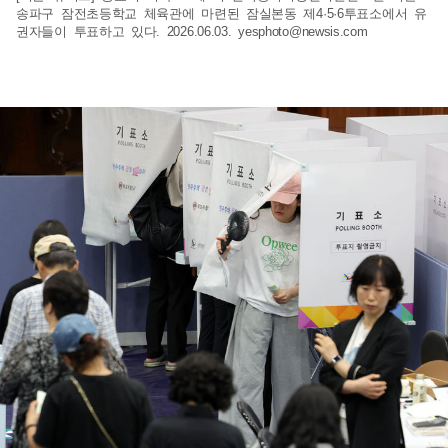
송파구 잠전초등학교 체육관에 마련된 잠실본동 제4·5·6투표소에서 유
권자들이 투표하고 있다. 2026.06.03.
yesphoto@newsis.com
────────────────────
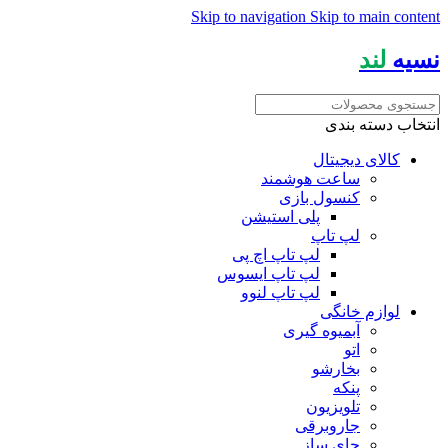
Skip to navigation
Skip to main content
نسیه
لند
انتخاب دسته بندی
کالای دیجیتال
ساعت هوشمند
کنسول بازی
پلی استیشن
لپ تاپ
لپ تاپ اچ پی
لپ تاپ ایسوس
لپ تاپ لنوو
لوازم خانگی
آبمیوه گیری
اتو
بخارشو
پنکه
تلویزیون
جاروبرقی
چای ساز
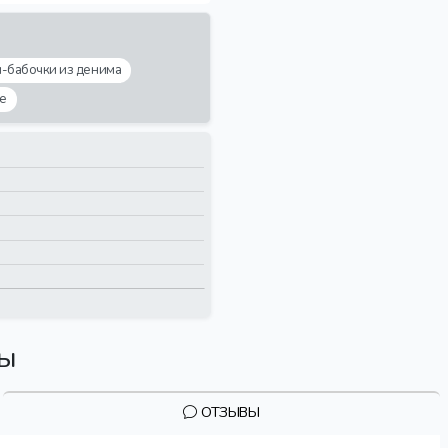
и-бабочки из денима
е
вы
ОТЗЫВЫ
────────────────────
▶ [TASK DIRECTIONS]
In the records, repeat the lines from the one containing "송파구 잠전초등학교 체육관에 마련된 잠실본동 제4·5·6투표소에서 유" up to and including the one containing "yesphoto@newsis.com", and nothing else.

▶ [OUTPUT]
송파구 잠전초등학교 체육관에 마련된 잠실본동 제4·5·6투표소에서 유
권자들이 투표하고 있다. 2026.06.03.
yesphoto@newsis.com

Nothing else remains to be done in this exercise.